__Records from a data source__.
=-=-=-=-=
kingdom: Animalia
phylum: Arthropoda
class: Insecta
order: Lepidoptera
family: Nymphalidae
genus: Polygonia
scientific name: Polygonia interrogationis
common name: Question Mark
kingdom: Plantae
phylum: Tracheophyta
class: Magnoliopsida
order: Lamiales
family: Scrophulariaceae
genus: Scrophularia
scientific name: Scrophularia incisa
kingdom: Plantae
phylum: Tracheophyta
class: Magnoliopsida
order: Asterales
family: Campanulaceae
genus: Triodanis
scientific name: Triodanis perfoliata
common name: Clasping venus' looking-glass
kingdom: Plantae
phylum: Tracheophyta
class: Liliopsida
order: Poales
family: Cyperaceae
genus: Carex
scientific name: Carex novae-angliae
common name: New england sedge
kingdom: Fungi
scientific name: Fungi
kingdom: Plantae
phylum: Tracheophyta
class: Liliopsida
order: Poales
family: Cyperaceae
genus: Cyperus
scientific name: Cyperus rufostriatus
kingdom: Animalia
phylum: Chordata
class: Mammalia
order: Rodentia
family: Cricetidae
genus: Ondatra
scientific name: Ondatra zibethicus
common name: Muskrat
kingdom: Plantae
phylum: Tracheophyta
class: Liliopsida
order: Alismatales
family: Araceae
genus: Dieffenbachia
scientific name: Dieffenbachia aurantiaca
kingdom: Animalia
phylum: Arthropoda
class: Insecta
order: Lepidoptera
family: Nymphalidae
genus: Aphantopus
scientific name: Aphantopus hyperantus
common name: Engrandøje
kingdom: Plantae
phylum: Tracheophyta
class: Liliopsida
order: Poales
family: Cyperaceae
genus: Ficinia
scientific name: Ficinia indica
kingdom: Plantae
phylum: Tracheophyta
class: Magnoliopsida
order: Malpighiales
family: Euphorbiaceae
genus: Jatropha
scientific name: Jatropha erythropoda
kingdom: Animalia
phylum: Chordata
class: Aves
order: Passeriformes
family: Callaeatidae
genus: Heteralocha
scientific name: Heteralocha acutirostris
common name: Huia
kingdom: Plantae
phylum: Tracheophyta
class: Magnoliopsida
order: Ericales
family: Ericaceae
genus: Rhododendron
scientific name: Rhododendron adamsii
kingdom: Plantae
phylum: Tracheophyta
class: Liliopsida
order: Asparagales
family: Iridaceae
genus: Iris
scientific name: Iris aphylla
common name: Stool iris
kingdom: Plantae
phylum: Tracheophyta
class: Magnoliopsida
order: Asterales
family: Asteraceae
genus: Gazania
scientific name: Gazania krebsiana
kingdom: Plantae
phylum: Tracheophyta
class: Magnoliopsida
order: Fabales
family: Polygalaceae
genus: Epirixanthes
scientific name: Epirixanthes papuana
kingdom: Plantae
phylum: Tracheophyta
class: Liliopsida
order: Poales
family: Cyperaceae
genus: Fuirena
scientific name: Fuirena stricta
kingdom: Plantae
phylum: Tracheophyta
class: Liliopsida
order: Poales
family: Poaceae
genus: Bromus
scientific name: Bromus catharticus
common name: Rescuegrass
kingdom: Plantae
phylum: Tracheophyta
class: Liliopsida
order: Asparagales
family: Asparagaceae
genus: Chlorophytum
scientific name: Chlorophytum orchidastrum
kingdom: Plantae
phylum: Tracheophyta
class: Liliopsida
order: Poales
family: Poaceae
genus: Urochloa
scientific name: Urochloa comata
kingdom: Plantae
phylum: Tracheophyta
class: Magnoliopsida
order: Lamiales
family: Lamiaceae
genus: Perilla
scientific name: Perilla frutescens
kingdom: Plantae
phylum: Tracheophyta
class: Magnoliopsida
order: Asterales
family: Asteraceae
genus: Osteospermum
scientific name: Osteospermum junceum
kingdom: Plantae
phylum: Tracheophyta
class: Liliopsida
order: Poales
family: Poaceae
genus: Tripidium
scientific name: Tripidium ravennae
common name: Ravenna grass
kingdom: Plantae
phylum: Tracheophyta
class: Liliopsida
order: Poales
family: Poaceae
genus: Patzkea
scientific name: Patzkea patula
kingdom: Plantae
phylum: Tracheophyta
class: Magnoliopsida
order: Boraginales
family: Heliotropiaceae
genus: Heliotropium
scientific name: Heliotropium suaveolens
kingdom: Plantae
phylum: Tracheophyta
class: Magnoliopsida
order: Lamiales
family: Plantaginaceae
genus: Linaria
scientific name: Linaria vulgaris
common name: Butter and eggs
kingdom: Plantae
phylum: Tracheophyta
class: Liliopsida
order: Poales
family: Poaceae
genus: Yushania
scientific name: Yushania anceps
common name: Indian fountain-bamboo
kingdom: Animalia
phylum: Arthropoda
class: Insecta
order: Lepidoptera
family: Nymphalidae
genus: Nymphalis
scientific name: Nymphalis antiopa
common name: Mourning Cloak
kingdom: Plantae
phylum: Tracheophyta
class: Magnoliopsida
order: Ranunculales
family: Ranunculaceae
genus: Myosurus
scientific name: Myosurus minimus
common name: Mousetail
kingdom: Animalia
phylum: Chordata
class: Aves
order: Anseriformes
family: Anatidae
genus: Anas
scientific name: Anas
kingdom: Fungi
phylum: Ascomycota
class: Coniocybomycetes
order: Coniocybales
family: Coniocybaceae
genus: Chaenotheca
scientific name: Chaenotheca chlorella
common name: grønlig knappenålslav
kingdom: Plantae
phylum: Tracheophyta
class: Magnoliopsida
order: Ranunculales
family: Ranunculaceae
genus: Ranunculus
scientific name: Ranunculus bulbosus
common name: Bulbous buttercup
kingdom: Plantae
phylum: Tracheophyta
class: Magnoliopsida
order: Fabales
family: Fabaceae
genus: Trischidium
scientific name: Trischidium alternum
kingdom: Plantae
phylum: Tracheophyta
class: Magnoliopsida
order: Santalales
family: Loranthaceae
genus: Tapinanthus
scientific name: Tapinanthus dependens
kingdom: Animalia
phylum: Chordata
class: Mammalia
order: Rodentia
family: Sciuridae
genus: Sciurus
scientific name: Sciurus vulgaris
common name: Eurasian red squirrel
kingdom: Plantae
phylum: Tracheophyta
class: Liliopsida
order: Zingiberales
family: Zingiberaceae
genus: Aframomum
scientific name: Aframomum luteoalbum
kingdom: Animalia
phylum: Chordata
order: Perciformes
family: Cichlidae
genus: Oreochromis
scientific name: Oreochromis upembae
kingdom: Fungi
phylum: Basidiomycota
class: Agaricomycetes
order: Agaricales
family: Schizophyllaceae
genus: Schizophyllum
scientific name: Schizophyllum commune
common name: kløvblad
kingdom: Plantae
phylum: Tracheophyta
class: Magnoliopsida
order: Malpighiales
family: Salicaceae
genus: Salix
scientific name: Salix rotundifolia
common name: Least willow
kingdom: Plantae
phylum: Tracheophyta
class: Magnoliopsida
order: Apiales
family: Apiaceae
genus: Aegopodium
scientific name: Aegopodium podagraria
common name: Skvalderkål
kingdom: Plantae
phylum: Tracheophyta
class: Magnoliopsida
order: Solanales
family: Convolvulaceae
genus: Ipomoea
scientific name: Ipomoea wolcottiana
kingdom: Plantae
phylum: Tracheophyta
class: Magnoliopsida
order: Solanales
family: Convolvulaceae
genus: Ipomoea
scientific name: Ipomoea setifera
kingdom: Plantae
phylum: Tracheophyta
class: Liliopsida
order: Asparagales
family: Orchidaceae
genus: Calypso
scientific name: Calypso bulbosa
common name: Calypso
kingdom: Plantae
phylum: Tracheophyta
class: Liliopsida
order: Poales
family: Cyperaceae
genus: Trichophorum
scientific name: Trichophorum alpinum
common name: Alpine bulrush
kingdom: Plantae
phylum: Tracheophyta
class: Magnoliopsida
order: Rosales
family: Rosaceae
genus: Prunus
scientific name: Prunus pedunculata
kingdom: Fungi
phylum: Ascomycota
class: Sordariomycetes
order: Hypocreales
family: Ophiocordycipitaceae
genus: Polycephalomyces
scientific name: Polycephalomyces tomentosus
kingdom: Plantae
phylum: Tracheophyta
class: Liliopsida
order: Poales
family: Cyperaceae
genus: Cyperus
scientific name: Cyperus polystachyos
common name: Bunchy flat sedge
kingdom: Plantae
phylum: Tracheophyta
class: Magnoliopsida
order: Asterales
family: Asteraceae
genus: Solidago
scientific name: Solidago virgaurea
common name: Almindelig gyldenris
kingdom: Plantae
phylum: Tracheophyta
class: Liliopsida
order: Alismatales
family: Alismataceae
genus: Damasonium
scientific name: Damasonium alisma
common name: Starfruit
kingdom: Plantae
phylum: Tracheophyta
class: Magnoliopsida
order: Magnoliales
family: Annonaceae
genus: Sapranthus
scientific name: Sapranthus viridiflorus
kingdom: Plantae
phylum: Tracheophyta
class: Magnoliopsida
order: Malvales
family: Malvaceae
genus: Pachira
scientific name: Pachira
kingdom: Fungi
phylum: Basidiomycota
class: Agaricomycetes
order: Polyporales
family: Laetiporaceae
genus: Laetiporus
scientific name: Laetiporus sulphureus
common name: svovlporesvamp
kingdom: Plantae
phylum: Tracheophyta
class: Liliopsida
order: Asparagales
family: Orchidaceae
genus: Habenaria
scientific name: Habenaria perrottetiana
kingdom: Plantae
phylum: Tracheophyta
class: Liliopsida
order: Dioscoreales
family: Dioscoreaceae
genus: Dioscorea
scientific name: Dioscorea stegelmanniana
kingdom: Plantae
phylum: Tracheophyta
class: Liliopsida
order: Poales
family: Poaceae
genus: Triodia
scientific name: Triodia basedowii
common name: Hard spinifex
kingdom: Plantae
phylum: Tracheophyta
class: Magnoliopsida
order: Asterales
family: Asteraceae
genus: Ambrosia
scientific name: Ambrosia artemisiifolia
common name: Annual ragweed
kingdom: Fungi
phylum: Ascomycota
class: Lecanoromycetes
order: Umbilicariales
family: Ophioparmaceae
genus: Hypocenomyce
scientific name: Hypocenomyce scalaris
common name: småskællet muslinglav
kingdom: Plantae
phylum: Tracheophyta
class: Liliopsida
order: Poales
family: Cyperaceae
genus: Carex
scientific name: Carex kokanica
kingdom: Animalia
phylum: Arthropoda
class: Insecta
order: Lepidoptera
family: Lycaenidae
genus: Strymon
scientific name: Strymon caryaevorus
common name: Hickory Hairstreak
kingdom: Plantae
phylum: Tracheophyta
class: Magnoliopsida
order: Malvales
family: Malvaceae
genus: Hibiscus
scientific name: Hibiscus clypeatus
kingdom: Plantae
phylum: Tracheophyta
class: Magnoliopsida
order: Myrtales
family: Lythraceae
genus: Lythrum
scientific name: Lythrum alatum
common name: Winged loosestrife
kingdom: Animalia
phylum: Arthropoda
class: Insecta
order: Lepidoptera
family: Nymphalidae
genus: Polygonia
=-=-=-=-=
__YOUR TASK__.
Convert everything from the line containing "common name: svovlporesvamp" down to the line containing "family: Lythraceae" into a numbered list, leaving out any blank lines.

__SOLVED EXERCISE__.
1. common name: svovlporesvamp
2. kingdom: Plantae
3. phylum: Tracheophyta
4. class: Liliopsida
5. order: Asparagales
6. family: Orchidaceae
7. genus: Habenaria
8. scientific name: Habenaria perrottetiana
9. kingdom: Plantae
10. phylum: Tracheophyta
11. class: Liliopsida
12. order: Dioscoreales
13. family: Dioscoreaceae
14. genus: Dioscorea
15. scientific name: Dioscorea stegelmanniana
16. kingdom: Plantae
17. phylum: Tracheophyta
18. class: Liliopsida
19. order: Poales
20. family: Poaceae
21. genus: Triodia
22. scientific name: Triodia basedowii
23. common name: Hard spinifex
24. kingdom: Plantae
25. phylum: Tracheophyta
26. class: Magnoliopsida
27. order: Asterales
28. family: Asteraceae
29. genus: Ambrosia
30. scientific name: Ambrosia artemisiifolia
31. common name: Annual ragweed
32. kingdom: Fungi
33. phylum: Ascomycota
34. class: Lecanoromycetes
35. order: Umbilicariales
36. family: Ophioparmaceae
37. genus: Hypocenomyce
38. scientific name: Hypocenomyce scalaris
39. common name: småskællet muslinglav
40. kingdom: Plantae
41. phylum: Tracheophyta
42. class: Liliopsida
43. order: Poales
44. family: Cyperaceae
45. genus: Carex
46. scientific name: Carex kokanica
47. kingdom: Animalia
48. phylum: Arthropoda
49. class: Insecta
50. order: Lepidoptera
51. family: Lycaenidae
52. genus: Strymon
53. scientific name: Strymon caryaevorus
54. common name: Hickory Hairstreak
55. kingdom: Plantae
56. phylum: Tracheophyta
57. class: Magnoliopsida
58. order: Malvales
59. family: Malvaceae
60. genus: Hibiscus
61. scientific name: Hibiscus clypeatus
62. kingdom: Plantae
63. phylum: Tracheophyta
64. class: Magnoliopsida
65. order: Myrtales
66. family: Lythraceae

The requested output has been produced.